==== INFORMATION PROVIDED ====

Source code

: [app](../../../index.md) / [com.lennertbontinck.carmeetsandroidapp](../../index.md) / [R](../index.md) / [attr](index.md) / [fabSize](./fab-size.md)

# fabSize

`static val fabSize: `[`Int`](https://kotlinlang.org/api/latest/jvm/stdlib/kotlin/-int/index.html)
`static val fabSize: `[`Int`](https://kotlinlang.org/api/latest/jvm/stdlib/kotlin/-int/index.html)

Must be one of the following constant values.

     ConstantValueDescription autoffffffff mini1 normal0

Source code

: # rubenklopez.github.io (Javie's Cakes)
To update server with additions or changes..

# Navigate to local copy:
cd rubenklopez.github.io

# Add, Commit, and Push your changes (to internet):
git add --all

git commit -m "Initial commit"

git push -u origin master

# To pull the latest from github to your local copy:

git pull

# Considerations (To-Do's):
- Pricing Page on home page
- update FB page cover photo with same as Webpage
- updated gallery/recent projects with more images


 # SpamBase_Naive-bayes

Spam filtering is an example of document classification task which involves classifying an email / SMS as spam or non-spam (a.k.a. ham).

====
==== INFORMATION PROVIDED ====

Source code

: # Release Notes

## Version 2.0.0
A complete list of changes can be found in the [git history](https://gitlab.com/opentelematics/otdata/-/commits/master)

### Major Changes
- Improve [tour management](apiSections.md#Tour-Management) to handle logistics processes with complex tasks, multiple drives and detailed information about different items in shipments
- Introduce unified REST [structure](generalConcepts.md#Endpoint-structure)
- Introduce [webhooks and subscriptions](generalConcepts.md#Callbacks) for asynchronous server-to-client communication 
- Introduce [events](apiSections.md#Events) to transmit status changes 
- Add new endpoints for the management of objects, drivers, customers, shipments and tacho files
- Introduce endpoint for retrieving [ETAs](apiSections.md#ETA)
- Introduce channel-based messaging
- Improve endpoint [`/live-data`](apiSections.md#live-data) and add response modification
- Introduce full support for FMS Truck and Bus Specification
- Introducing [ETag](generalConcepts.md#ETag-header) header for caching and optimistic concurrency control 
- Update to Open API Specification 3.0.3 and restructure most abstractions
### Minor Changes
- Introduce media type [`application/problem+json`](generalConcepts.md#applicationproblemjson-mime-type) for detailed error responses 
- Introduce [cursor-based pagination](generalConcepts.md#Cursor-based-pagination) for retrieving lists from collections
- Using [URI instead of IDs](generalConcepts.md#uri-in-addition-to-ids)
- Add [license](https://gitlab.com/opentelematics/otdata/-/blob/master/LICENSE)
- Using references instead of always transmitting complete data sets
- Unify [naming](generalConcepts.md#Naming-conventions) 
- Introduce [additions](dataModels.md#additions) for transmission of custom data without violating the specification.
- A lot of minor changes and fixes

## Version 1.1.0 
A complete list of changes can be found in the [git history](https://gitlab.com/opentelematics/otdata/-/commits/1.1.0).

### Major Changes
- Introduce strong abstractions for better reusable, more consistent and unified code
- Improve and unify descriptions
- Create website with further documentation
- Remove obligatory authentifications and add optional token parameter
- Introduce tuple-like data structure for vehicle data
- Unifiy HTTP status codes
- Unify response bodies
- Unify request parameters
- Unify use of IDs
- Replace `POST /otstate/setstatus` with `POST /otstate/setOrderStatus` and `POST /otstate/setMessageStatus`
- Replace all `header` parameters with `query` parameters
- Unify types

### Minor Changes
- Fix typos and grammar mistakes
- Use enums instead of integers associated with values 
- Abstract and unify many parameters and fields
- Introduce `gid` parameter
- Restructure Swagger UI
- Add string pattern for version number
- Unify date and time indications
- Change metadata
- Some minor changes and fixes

====

ACTIVITY: In the entries above, please find the line with "# Add, Commit, and" and the line with "Spam filtering is", then write out exactly those two lines and every line between them, and nothing more.

TASK ANSWER:
# Add, Commit, and Push your changes (to internet):
git add --all

git commit -m "Initial commit"

git push -u origin master

# To pull the latest from github to your local copy:

git pull

# Considerations (To-Do's):
- Pricing Page on home page
- update FB page cover photo with same as Webpage
- updated gallery/recent projects with more images


 # SpamBase_Naive-bayes

Spam filtering is an example of document classification task which involves classifying an email / SMS as spam or non-spam (a.k.a. ham).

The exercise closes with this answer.